Ok. So I got my bus pass. I am offically metro friendly again, and even though I have to pay for it, it’s still my prefered form of transportation when the missus has the little green roller skate. 

After that, I walked up to the building where the Writing Programs Offices are located (across campus from where my actual office is and from where I usually teach) and found the graduate student/faculty computer lab — where I could run off copies of my syllabi (syllabuses?) to hand in. That was a pretty simple operation… though I’m afraid I killed what was left of the toner in the printer. Oops.

Then I walked on down the hall. The Administrative Assistant/Office Boss, who I will call Doris — because 1)she’s pretty awesome, and 2) if Wheel ‘n Deal gets an alias, I have to be fair — greeted me. I’ve always tried to stay on good terms with her, because more often than not, she tries to make sure I get a fair shake.  While she has very little say in the rules that get made, there’s little doubt of who is actually in charge in the WPA office…. and it isn’t Dr. Wheel ‘n Deal, or the new WPA (who I haven’t met and won’t make fun of until I have good reason to.)

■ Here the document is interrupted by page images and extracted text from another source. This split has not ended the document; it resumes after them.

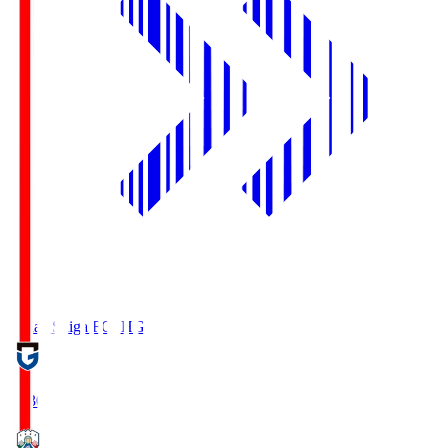
Reilac Shiga FC
SHG
18:30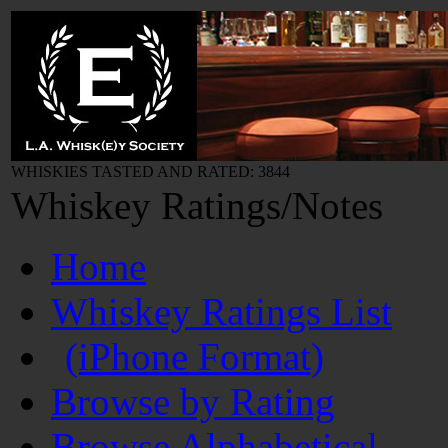
WHISKIES TASTED AND RATED: 3844
Whiskey Ratings/Notes
Home
Whiskey Ratings List
(iPhone Format)
Browse by Rating
Browse Alphabetical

I handed her said syllabuses and she asked if I had heard that the department was looking for faculty to take on an extra course in the fall — as “overage” (this means a five course load instead of four, for which the instructor will get supplemental pay). I answered that I did. She asked if I was interested.


“Really?” she asked, though she didn’t seem too surprised. “Why?  If you don’t me asking.”

“Because,” I said, “they wouldn’t need people to take on extra classes if they hadn’t treated instructors and FA’s (part-timers, for those who don’t know the ASU jargon) like crap last year. ” (FYI: ASU got rid of most of the FA’s at the end of the Fall semester last year, and thinned the ranks of Instuctors this year. The good news is, the department chair did such a good job screwing everybody over that he’s on paid sabbatical this year.) “Also,” I said, “my time is valuable to me.” (And it is.)

She nodded like she understood. She went on to try and tell me -half-heartedly – that even if they hadn’t cut the FA’s and thinned the number of instructors, that there would still be a staffing shortage. Then she said, “There’s also a call out for Winter Intersession.” (These are 3 week online classes taught between the Fall and Spring semesters. I’m not sure there’s any educatational merit to them… but it pays the same as overage.)

“I’ll do that.”

Yes. I don’t mind the intercession classes because it’s not very taxing, and the extra money around the holidays helps us to balance the ever precarious Parsons Clan Finances.  I won’t take an extra class in the Fall because that should be somebody else’s  bread and beer.

Besides, I’m sure there are plenty of spineless instructors/lecturers who don’t object to screwing over their fellow educator.  I’ve seen this cannibalism first hand, so I know they exist. 

After a little more chit chat, I tipped my hat and said I’d see her around. “See you,” she smiled. “Enjoy your time.” I turned to see the expression on her face when she said it.  She was being earnest.